Cigarette Smoke Directly Promotes Pulmonary Arterial Remodeling and Kv7.4 Channel Dysfunction

Abstract

Rationale: Cigarette smoke is considered the chief leading cause of chronic obstructive pulmonary disease (COPD). Its impact on the progressive deterioration of airways has been extensively studied, but its direct effects on the pulmonary vasculature are less known. Objectives: To prove that pulmonary arterial remodeling in patients with COPD is not just a consequence of alveolar hypoxia but also due to the direct effects of cigarette smoke on the pulmonary vascular bed. Methods: We have used different molecular and cell biology approaches, as well as traction force microscopy, wire myography, and patch-clamp techniques in human cells and freshly isolated pulmonary arteries. In addition, we relied on in vivo models and human samples to analyze the effects of cigarette smoke on pulmonary vascular tone alterations.
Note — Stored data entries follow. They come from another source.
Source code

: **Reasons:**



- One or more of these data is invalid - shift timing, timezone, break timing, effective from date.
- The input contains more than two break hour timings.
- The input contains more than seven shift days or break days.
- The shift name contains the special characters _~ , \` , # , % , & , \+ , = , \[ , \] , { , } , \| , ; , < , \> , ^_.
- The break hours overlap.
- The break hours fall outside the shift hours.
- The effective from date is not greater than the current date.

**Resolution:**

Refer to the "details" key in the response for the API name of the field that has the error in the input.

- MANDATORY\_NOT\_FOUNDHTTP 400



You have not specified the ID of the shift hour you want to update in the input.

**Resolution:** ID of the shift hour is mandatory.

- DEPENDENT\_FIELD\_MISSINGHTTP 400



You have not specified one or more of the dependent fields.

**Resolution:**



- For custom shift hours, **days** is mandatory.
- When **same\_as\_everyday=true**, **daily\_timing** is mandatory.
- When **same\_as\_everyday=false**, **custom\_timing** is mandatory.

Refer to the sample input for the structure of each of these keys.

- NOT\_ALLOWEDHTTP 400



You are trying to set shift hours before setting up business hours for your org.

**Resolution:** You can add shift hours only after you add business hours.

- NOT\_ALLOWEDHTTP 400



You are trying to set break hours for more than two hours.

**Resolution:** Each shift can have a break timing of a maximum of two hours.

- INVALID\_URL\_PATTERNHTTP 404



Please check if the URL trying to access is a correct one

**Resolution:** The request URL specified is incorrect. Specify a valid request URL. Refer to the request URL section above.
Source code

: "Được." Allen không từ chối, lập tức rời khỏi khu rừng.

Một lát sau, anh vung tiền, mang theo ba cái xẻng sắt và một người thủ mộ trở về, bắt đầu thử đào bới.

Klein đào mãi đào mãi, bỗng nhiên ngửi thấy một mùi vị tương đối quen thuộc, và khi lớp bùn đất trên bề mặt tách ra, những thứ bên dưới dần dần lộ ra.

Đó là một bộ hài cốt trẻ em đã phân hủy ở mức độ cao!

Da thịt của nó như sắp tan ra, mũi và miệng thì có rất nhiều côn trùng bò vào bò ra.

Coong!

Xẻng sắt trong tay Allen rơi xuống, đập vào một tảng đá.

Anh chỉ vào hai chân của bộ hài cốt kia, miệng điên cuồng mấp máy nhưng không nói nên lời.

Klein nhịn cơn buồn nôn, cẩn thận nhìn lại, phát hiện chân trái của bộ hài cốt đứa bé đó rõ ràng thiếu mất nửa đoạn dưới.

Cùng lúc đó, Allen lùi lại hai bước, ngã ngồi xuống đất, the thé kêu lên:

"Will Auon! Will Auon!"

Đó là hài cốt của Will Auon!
Measurements and Main Results: Cigarette smoke extract exposure directly promoted a hypertrophic, senescent phenotype that in turn contributed, through the secretion of inflammatory molecules, to an increase in the proliferative potential of nonexposed cells. Interestingly, these effects were significantly reversed by antioxidants. Furthermore, cigarette smoke extract affected cell contractility and dysregulated the expression and activity of the voltage-gated K⁺ channel Kv7.4. This contributed to the impairment of vasoconstriction and vasodilation responses. Most importantly, the levels of this channel were diminished in the lungs of smoke-exposed mice, smokers, and patients with COPD. Conclusions: Cigarette smoke directly contributes to pulmonary arterial remodeling through increased cell senescence, as well as vascular tone alterations because of diminished levels and function in the Kv7.4 channel. Strategies targeting these pathways may lead to novel therapies for COPD.

Keywords: chronic obstructive pulmonary disease; cigarette smoke; senescence; vascular remodeling; voltage-gated potassium channels.